Greenness, measured by the percentage of green space, is not associated with asthma, as revealed, which is in line with some existing studies. For example, Dadvand et al. found that greenness, measured by the Normalized Difference Vegetation Index (NDVI), is not associated with the prevalence of asthma, while living close to parks causes a significant difference in the prevalence of current asthma [
30]. Nevertheless, there are other different conclusions. Zeng et al. found that NDVI negatively correlates with the prevalence of asthma and wheezing [
28]. Contrarily, Andrusaityte et al. reported that greenness is positively related to the risk of asthma [
24]. The inconsistencies among different studies on the relationship between greenness and asthma may be due to the differences in measurements, locations, and scales of greenness. For instance, Dadvand et al. (Spain) measured greenness within the buffer area of respondents’ geocoded addresses, while Zeng et al. focused on the greenness surrounding schools, and Andrusaityte et al. (Lithuania) used the mean NDVI within the buffer areas of participants’ homes. In this study, however, instead of concentrating on the surrounding greenness of certain land use types, greenness was calculated at the neighborhood level and measured by the percentage of green space (total vegetation).
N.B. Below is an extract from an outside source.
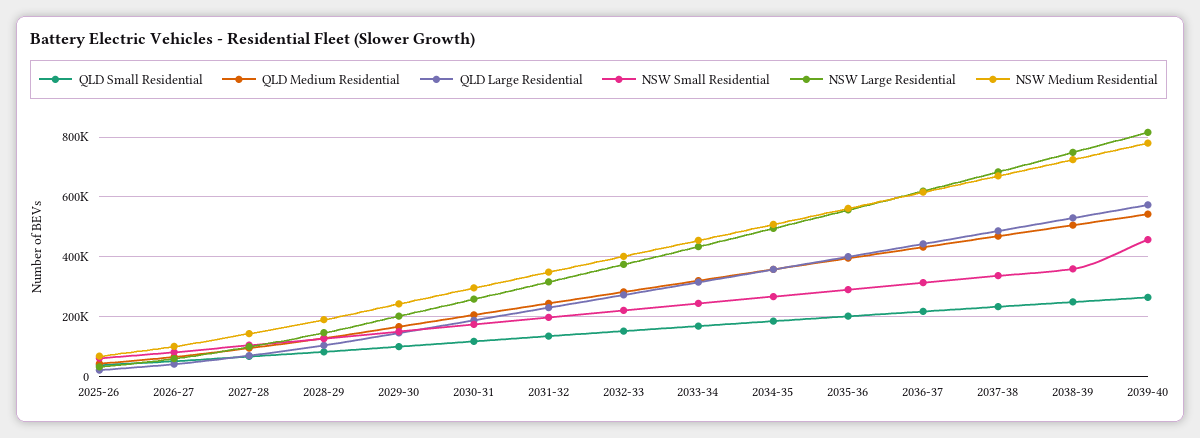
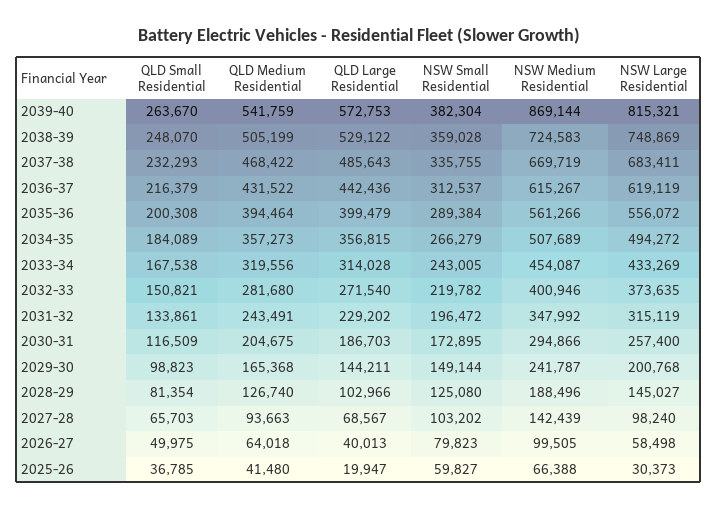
NSW Small Residential, 2039-40: 450000 -> 382304
NSW Medium Residential, 2039-40: 775000 -> 869144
It is important to note the potential limitations in this study. First, the vegetation types of trees, shrubs, and grass were classified automatically with the assistance of LiDAR information, which might have resulted in slight differences from the vegetation structure in reality. Although shrubs and grass were treated as one category in this study, classification bias probably still influenced the analysis results. Moreover, the time inconsistencies (data were generated in different years) among the data of air pollution, green spaces, and asthma may have also cause differences in the analysis results. For instance, the reason that a mediation effect of air pollution on the relationship between the ratio of trees to shrubs–grass and the prevalence of asthma was not found in this study might be partially attributed to this. Additionally, the analysis presented in this study was based at the population level, so many asthma-related impact factors at the individual level were not considered. The co-effects of these positive and adverse factors can jointly exert their influence upon the development of asthma. Thus, without accounting for individual-based impact factors, the conclusions generated in this study may have overemphasized or overlooked the effects of the selected factors upon asthma prevalence. Finally, some studies have suggested that the geographic context is also important. Studies conducted in different locations might generate different or even contrary conclusions on the same issues [
25]. Therefore, the limitations of this research, as explained above, need to be kept in mind when applying the conclusions to other research contexts or practices.